A picture profile is basically a way of telling your camera how to treat specific colors. For instance, if you use the landscape profile then you are telling your camera that you are taking a photo / video of a landscape so your camera will then pop the saturation and vibrance of the greens and blues because that’s the colors that you most likely want prominent throughout a landscape photo or video. If you use the Portrait style then it will pop the oranges and reds and etc.
If you are going to edit the colors yourself then you want a flat profile. You are telling the camera that you want all colors treated equally. You can use your camera’s pre-installed Neutral or Faithful styles or, better yet, you can download and install Technicolor’s Cinestyle or one of the Flaat styles.
Cinestyle and Flaat are awesome because they basically do so little to the colors that it allows you to get more color throughout the entire dynamic range of the image.
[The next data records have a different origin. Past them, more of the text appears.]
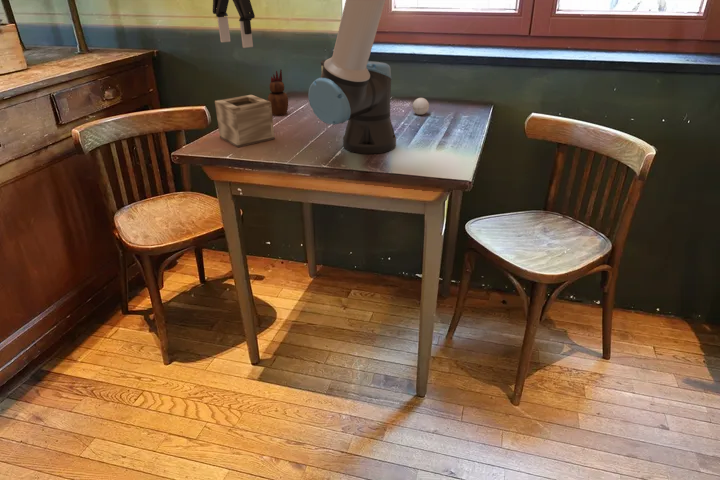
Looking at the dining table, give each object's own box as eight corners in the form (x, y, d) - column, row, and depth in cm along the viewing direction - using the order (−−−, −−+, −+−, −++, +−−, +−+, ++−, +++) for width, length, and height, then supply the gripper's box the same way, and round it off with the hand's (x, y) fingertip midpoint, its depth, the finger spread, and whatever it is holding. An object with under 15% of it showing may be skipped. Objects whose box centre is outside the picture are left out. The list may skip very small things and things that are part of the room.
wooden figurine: (291, 112, 179) (287, 68, 172) (286, 116, 174) (282, 71, 167) (272, 111, 180) (268, 67, 173) (267, 116, 175) (262, 71, 168)
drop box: (274, 138, 153) (270, 102, 148) (237, 147, 147) (232, 109, 142) (255, 129, 162) (251, 94, 156) (220, 137, 155) (214, 100, 150)
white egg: (415, 111, 178) (415, 95, 176) (430, 113, 176) (431, 96, 173) (407, 117, 172) (407, 100, 170) (423, 119, 170) (424, 102, 167)
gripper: (262, -45, 125) (270, 48, 135) (218, -44, 142) (229, 38, 152) (234, -44, 121) (245, 51, 131) (192, -43, 138) (205, 41, 148)
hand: (236, 44), depth 141 cm, fingers open, 13 cm apart
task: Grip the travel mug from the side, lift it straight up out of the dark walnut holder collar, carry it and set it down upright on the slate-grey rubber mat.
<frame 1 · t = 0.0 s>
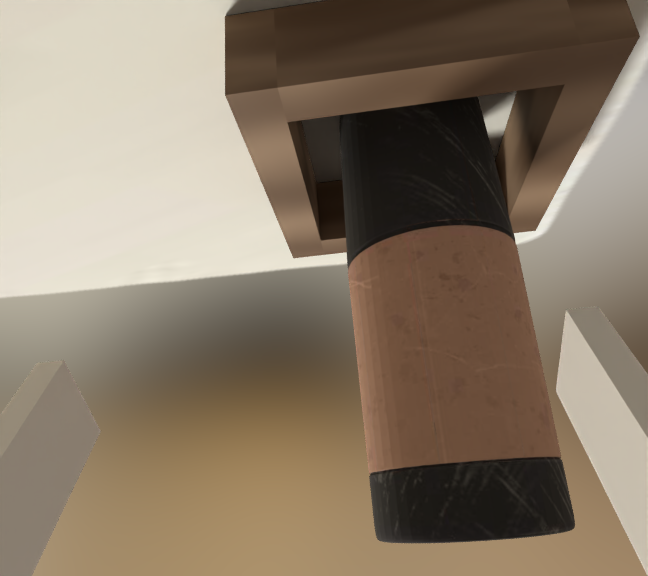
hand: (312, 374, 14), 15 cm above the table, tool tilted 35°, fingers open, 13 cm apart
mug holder: (406, 113, 28), on the table
travel mug: (406, 110, 28), resting in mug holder
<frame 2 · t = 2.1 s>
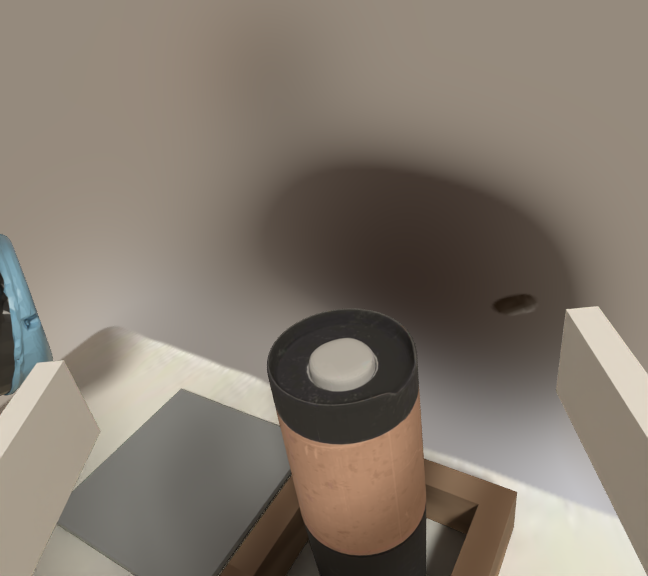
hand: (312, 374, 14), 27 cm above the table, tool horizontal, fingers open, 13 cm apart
rubber mat: (185, 480, 46), on the table
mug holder: (374, 573, 37), on the table
travel mug: (374, 574, 37), resting in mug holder
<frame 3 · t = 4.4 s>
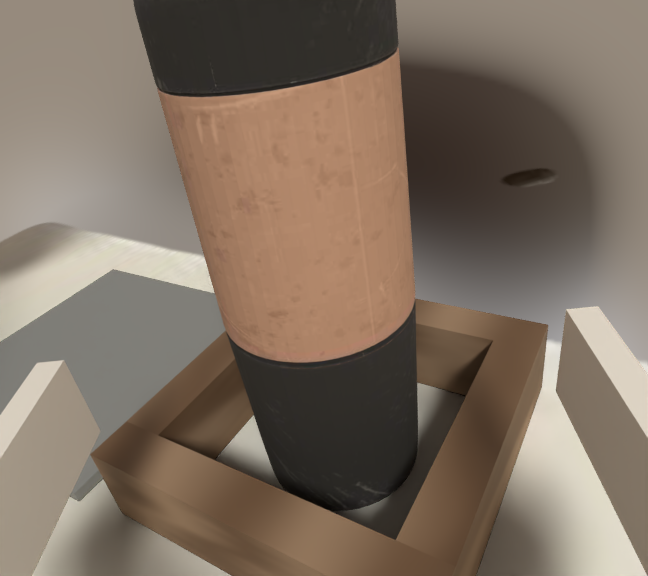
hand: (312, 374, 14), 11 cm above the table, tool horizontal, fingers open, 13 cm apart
rubber mat: (102, 358, 35), on the table
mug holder: (343, 446, 26), on the table
travel mug: (344, 449, 26), resting in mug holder
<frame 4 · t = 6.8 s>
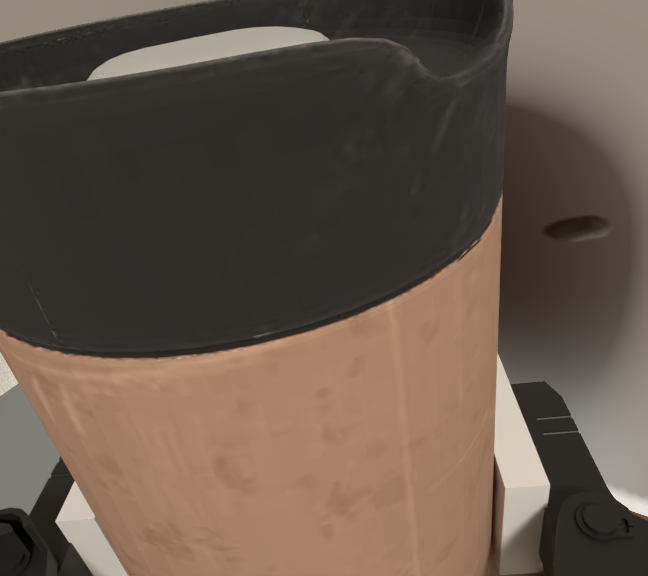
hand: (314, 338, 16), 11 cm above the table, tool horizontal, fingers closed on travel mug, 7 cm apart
rubber mat: (35, 494, 26), on the table
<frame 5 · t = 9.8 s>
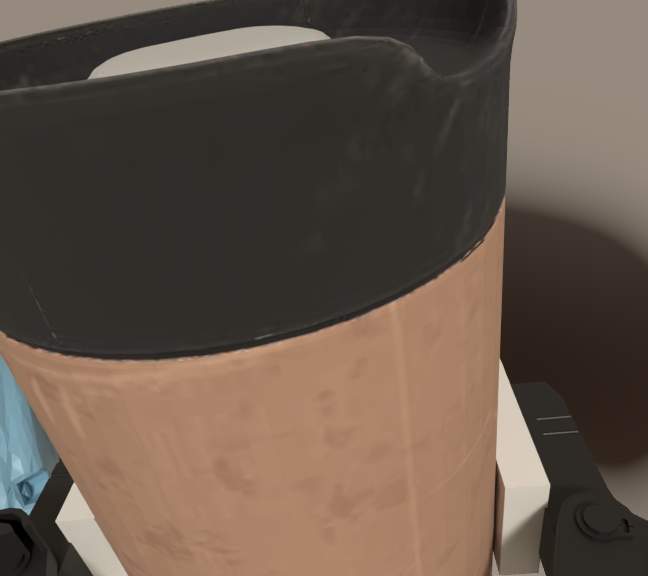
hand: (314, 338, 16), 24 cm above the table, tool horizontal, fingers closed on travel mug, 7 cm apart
when the fingers open (12 cm above the table, at t = 12.9 s): travel mug stays where it is, resting on rubber mat.
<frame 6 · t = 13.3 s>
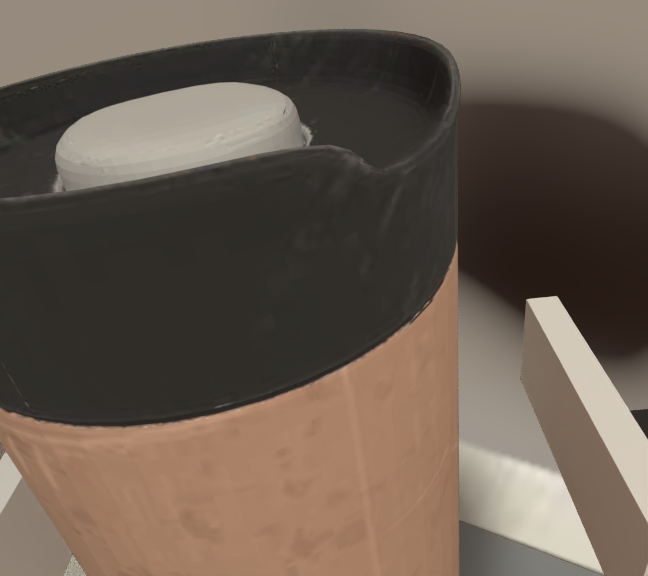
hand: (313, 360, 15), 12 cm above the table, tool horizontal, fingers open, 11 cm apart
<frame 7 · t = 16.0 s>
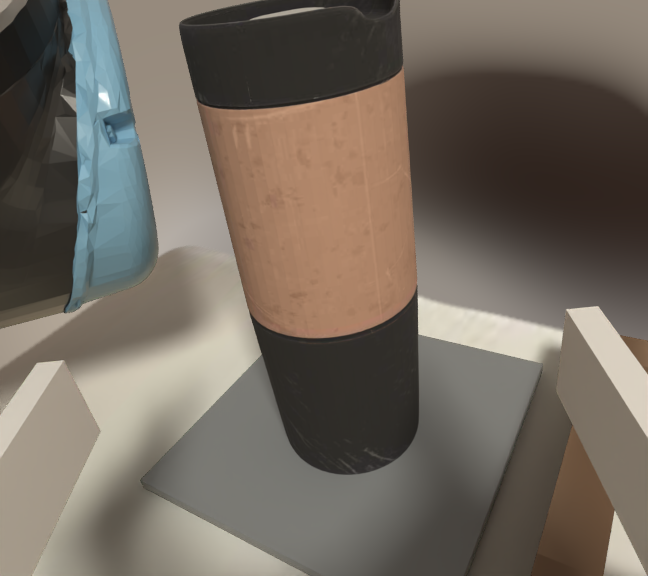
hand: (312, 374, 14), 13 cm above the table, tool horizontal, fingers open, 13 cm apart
rubber mat: (353, 426, 29), on the table
travel mug: (352, 423, 29), resting on rubber mat
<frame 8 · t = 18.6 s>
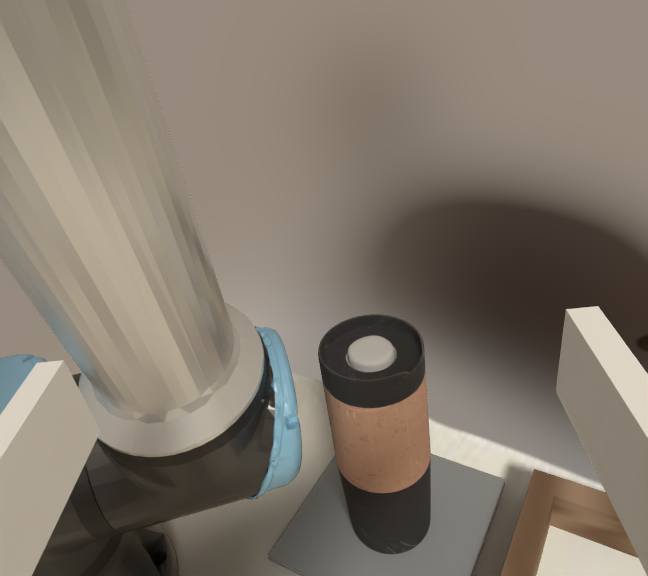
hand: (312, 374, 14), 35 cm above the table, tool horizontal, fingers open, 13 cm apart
rubber mat: (390, 520, 49), on the table
travel mug: (390, 518, 49), resting on rubber mat
at the end: travel mug inside the target area on the rubber mat (0.1 cm from its centre), point 0.4 cm above the rubber mat's base; travel mug tilted 0°; the gripper is holding nothing — task done.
In contrast, in a Landscape profile the greens in the mid tones and the blues in the highlights are going to be taking up so much room in the camera’s sensor that you will miss out on some of the reds in the shadows or yellows in the highlights etc.
Cinestyle and Flaat are telling the camera that every color is important, to capture everything, and you will make whatever colors you want to pop in post. These profiles do require a good bit more time in color correction however and should may not be used if a speedy turnaround is needed.
Possibly more important than picture profiles, however, is white balance. White balance is your camera’s gauge of color temperature. Every source of light has a different color temperature (ranging from a 1,000 Kelvin candle light to a 10,000K heavily overcast sky).
You can keep the same picture profile and be fine, but you must constantly be changing your white balance in camera to make sure that your image looks natural and not too warm if you’re below the correct color temperature and not too cool if you’re above it.